YF-12 radar systems engineer Ray Scalise recalls one adventure in 935, during the US Air Force's test program:
YF-12A #935 on the ramp at NASA FRC, April 28, 1971 - photo courtesy of NASA
"One of the things that was done to the YF12As at Edwards was to paint a
white cross on the bottom of the aircraft to make it visible against the
black sky so it could be spotted by a ground observer who was stationed
on the hangar roof during missions (they used high power binoculars). He
was in radio contact with the engineers in the radio room in the hangar.
"On one mission the observer said he did not need the binoculars to see
the airplane because he could see the "contrail." Airplanes con at
35,000 ft, NOT AT 80,000 ft. At about the same time my pilot noted we were
losing fuel at a very high rate. He guessed a fuel line to the left
engine had burst and was feeding raw fuel into the engine.
He immediately declared an emergency, throttled back on the engines and
began a spiral descent to Edwards since we were right overhead. I kept
my hands on the eject handle in case the airplane decided to explode.

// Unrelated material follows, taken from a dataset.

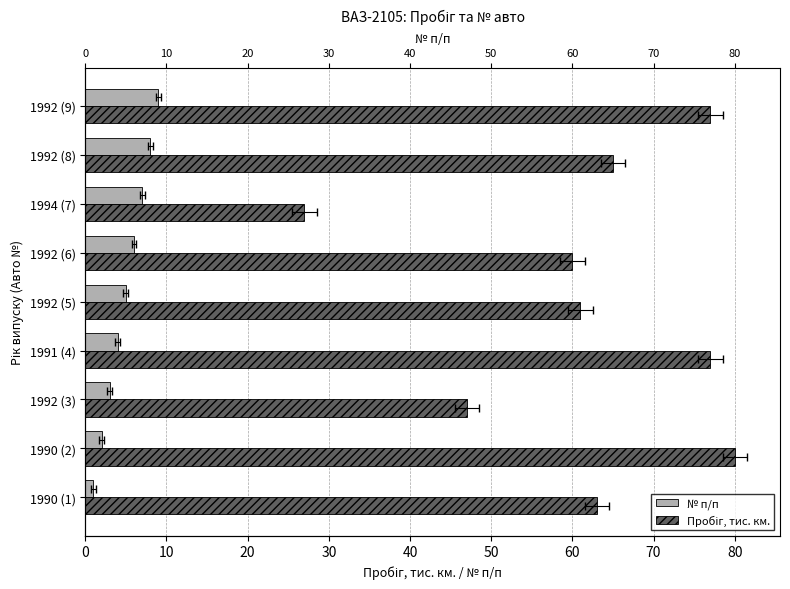

Between 1994 (7) and 1992 (5), which is larger?

1994 (7)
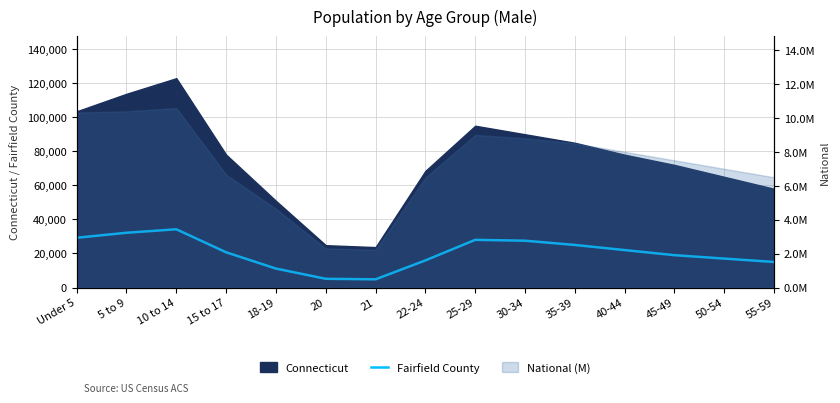

True or false: the data shows 22000 at 40-44.

True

We landed OK and when the plane stopped the base commander was there with
his car. Emergency vehicles had not arrived on the scene yet, so the
base commander drove up to the plane on the right side by the cockpits.
"Both the pilot and I egressed the aircraft by jumping on the roof, then the
hood of the car and started to run away from the bird. It looked like it
had just come out of a car wash and was leaking fuel all over the
runway. I still do not know why it did not explode. YEAH, the fuel was
of low volatility, but come on!
"Anyway, because I was carrying almost double my weight (the pressure suit weighs 35 lbs and the parachute weighs 70 lbs; I only weighed 120 lbs), I was
concerned about falling off the airplane and breaking my neck. SO...I walked down the chine on my spurs to keep from slipping on
the wet skin (the spurs were strapped to your boots, and were used to hook into cables on the seat which were designed to pull your feet back into the seat to prevent leg loss during an ejection). In doing so I punched a couple of holes in the upper chine skin. Thus, I have always contended I "signed my signature" to the plane.
"If you are ever in Dayton, Ohio at the air museum, there you can see the patches on the upper chine, right side by the rear cockpit where they repaired my 'signature.'"
Click here for more stories from Ray...
NASA crewmen Fitz Fulton and Don Mallick with 935 - NASA photo via Tony Landis
More photos are available at NASA's web site and our NASA/Dryden Mirror Page.
935's last final approach - photo courtesy of Lockheed Martin
The only surviving YF-12A, 935 was delivered to the U.S. Air Force Museum at Wright-Patterson AFB near Dayton, Ohio, by Col. Jim Sullivan and Col. Richard Uppstrom on Wednesday, November 7, 1979, and has been on permanent display ever since. The museum is also home to an SR-71 (61-7976).